Só depois é que veio o delírio do verbo.
O delírio do verbo estava no começo, lá, onde a criança diz:
eu escuto a cor dos passarinhos.
A criança não sabe que o verbo escutar não
Funciona para cor, mas para som.
Então se a criança muda a função de um verbo, ele delira.
E pois.
Em poesia que é voz de poeta,
que é a voz
De fazer nascimentos -
O verbo tem que pegar delírio.”
Ler Manoel de Barros é um convite ao prazer constante com o susto provocado pelo uso insólito da palavra. O primitivo, o nada, o ínfimo são os substratos constantes da sua construção poética. O estranhamento diante do universo reinventado por ele nos torna, de alguma forma, co-autores da sua poesia. Desnomeando, Manoel de Barros não resignifica a palavra, mas a liberta de um pressuposto. “Desaprender oito horas por dia ensina os princípios”. Desaprender desafia o abandono de um prévio saber para encontrar a essência do desconhecido.Cabe ao poeta a transgressão. Cabe ao poeta não apontar o delírio, mas despertá-lo. Manoel Wenceslau Leite de Barros, nascido no Beco da Marinha em Cuiabá/MT em 1916, diz no prefácio do seu Livro Sobre Nada: “O que eu queria era fazer brinquedos com as palavras. Fazer coisas desúteis. O nada mesmo. Tudo que use o abandono por dentro e por fora”. É Manoel de Barros este fazedor de verbo delirar, burilador das emoções em seu nascedouro.
━━━━━━━━━━
■ **TAREFA PEDIDA 1**: Reescreva em forma de lista, de modo mais breve, o parágrafo do texto sobre Manoel de Barros que começa com "Ler Manoel de Barros é um convite", mantendo os fatos principais.
■ **TAREFA PEDIDA 2**: Segundo o texto sobre Manoel de Barros, quais são os substratos constantes da construção poética do autor? Liste todos.
■ **TAREFA PEDIDA 3**:
Responda com base no texto sobre Manoel de Barros:
(a) Que verbo a criança usa com "a cor dos passarinhos"?
(b) Em que cidade e em que ano Manoel de Barros nasceu?
(c) Em que livro está o prefácio citado?
O material é separado do texto sobre Manoel de Barros.

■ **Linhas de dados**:
━━━━━━━━━━
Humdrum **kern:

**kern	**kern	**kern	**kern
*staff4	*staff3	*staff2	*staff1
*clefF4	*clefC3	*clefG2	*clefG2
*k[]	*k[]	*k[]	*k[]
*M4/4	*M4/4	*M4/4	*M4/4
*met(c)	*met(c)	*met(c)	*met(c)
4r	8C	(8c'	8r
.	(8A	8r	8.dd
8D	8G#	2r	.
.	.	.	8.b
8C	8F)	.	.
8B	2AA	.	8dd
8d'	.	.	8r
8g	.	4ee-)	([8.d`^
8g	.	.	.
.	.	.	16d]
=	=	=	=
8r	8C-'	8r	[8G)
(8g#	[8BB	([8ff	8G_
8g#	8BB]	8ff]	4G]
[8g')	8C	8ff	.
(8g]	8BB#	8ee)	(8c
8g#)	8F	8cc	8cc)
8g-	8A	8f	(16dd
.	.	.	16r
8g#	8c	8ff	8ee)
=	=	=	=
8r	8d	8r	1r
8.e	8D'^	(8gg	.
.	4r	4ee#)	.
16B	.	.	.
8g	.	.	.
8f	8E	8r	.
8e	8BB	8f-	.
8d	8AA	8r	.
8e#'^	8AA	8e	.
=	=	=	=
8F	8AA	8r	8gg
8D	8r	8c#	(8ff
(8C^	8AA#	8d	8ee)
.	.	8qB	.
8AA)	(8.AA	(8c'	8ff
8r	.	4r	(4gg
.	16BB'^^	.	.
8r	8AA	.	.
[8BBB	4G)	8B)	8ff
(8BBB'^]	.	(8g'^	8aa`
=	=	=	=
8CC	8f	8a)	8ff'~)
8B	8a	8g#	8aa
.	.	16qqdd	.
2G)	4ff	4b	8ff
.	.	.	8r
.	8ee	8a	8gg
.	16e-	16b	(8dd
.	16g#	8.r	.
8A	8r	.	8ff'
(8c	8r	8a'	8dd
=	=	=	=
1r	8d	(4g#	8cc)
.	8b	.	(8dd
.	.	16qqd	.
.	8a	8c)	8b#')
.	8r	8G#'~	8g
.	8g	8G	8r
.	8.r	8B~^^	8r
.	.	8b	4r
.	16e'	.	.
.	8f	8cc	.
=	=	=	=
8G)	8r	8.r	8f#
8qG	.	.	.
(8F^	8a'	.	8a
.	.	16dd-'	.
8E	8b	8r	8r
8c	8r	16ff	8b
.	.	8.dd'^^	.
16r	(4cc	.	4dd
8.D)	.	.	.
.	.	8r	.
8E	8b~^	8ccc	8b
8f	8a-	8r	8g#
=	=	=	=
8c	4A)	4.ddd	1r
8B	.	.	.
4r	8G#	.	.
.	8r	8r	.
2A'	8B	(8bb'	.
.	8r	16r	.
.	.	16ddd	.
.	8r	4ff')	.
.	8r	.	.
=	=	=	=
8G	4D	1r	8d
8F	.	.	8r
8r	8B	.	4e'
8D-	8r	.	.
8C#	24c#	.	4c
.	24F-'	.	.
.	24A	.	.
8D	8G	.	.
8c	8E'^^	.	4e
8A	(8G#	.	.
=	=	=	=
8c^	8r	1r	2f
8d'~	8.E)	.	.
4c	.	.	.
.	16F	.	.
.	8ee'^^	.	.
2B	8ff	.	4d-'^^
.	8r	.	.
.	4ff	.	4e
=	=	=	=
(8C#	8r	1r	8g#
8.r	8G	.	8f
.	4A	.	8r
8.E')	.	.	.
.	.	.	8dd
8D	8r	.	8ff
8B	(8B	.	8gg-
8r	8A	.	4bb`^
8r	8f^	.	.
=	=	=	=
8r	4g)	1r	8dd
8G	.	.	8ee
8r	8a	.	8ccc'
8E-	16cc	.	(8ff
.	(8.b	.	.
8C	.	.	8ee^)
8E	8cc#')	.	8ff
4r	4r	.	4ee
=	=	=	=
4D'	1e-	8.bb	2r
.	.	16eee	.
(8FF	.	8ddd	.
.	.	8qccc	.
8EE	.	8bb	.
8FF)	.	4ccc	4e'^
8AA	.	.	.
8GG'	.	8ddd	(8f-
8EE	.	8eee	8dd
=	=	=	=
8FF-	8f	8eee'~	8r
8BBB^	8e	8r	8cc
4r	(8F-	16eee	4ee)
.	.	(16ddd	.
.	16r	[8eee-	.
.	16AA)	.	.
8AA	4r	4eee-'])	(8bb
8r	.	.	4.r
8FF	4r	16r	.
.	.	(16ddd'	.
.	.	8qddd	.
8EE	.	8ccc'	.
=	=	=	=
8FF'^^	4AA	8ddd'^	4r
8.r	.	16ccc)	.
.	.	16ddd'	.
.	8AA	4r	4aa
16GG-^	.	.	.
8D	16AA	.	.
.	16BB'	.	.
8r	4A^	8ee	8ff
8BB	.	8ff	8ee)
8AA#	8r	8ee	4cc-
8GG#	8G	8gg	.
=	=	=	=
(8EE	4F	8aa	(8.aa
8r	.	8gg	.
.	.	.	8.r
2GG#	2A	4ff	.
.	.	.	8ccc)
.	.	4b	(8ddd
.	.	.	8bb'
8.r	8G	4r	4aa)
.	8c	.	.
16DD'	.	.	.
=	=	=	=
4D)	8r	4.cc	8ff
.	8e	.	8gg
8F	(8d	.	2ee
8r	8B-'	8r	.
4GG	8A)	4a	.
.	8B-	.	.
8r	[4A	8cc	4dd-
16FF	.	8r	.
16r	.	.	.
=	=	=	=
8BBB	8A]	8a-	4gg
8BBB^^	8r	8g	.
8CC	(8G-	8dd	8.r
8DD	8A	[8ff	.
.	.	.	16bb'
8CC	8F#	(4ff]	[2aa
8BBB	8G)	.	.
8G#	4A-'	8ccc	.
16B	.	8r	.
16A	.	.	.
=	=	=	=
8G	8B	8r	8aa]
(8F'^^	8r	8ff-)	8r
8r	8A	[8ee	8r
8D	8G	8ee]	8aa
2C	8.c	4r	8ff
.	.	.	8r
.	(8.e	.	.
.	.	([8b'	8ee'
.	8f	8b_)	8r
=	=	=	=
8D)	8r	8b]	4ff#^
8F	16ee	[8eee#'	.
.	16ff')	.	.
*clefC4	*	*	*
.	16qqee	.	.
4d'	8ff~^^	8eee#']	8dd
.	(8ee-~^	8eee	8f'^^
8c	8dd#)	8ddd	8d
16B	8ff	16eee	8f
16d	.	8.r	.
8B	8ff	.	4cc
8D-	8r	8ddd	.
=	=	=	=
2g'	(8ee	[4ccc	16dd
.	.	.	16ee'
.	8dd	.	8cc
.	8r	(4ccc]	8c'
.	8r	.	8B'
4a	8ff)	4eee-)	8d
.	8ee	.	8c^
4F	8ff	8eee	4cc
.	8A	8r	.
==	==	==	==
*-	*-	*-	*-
━━━━━━━━━━
■ **RESULTADO FINAL 1**:
- Ler Manoel de Barros dá prazer pelo susto que vem do uso insólito da palavra.
- O primitivo, o nada e o ínfimo são a base constante da sua poesia.
- O estranhamento diante do universo que ele reinventa torna o leitor coautor dessa poesia.
- Ao desnomear, ele não dá novo sentido à palavra, mas a liberta de um pressuposto.
- Desaprender é abandonar um saber prévio para encontrar a essência do desconhecido.
- Cabe ao poeta transgredir e despertar o delírio, não apontá-lo.
- Manoel Wenceslau Leite de Barros nasceu em 1916, no Beco da Marinha, em Cuiabá/MT.
- No prefácio do Livro Sobre Nada, diz que queria fazer brinquedos com as palavras e coisas desúteis.
- Ele é o fazedor do verbo delirar, que lapida as emoções em seu nascedouro.

■ **RESULTADO FINAL 2**:
- o primitivo
- o nada
- o ínfimo

■ **RESULTADO FINAL 3**:
(a) O verbo escutar.
(b) Em Cuiabá/MT, em 1916.
(c) No Livro Sobre Nada.